▶ Set problem
Extend the hockey article on whether the Oilers and the Habs could help each other, picking up right after its final sentence.

Could the Oilers and the Habs Help Each Other?

One team is in the West, desperate to make the playoffs according to their owner. The other one is in the East, jousting for a playoffs’ position. The first one has just fired their General Manager and they find themselves with their hands tied, strapped to the salary cap. The other has nine million and can afford to pay. But neither is deep enough at any position to sacrifice top talent to make things happen, and neither team is willing to move their young quality assets and high draft picks to improve this year. Dilemma…

As we touched about in a recent article, the Edmonton Oilers are in a bind and have been for quite some time and that, in spite of having two of the best young players in the entire NHL in Connor McDavid and Leon Draisaitl. The have finally fired GM Peter Chiarelli and team owner, billionaire Daryl Katz was recently quoted saying that missing the playoffs was not an option. At the All-Star break, his team is only three points out of a playoffs’ spot but they have five or six teams to leapfrog in order to make it happen.

▶ Source excerpt
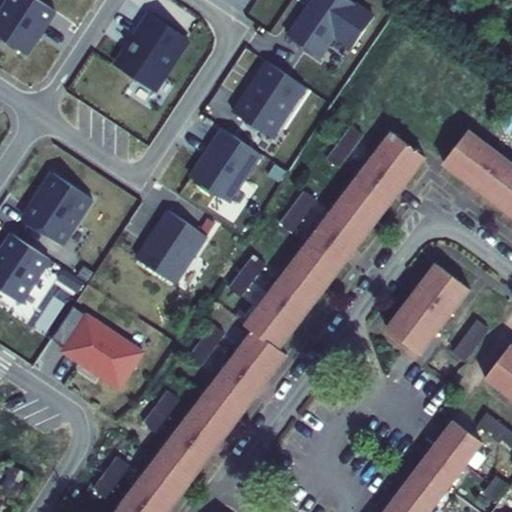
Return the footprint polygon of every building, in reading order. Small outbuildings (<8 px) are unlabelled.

▶ Answer for the task
Peter Chiarelli was fired by the Oilers

Marc Bergevin and his Montreal Canadiens are in a much better position. The Habs have surprised most people by overtaking the Boston Bruins and trailing the mighty Toronto Maple Leafs by a single point, amid having played a couple more games than their rivals. And they have done so without quality defensemen on the left side, and certainly none worthy of top minutes playing alongside Shea Weber. Sophomore Victor Mete, who even was sent down to the AHL’s Laval Rocket earlier this season, is Weber’s current partner and he’s doing okay. Imagine if they found someone for that role and if they could improve on their league worst powerplay…

Like the Oilers, the direction is clear when asked about the team’s goals as Bergevin recently addressed the topic.

“I’m always going to be listening to options, but the goal is to build for the future. Just to give up assets for the short-term, I’m not going to do it. It would have to be very appealing. If there are young players available, assets have to go. I get that. But, I don’t think I’ll be in the rental business.”
“Based on what I saw in Vancouver [at the WJC], the future of the Canadiens is very bright. I’m not going to start mortgaging the future. I know what’s coming with the World Juniors, who they’re going to be asking for, and I’m not moving these kids. It’s going to be a short conversation, I think… If we drafted these kids, it’s because we believe they have some potential. That came to the forefront in Vancouver with our prospects that really stepped up their games.”
~ Marc Bergevin (January 7, 2019)

An Oilers / Canadiens trade?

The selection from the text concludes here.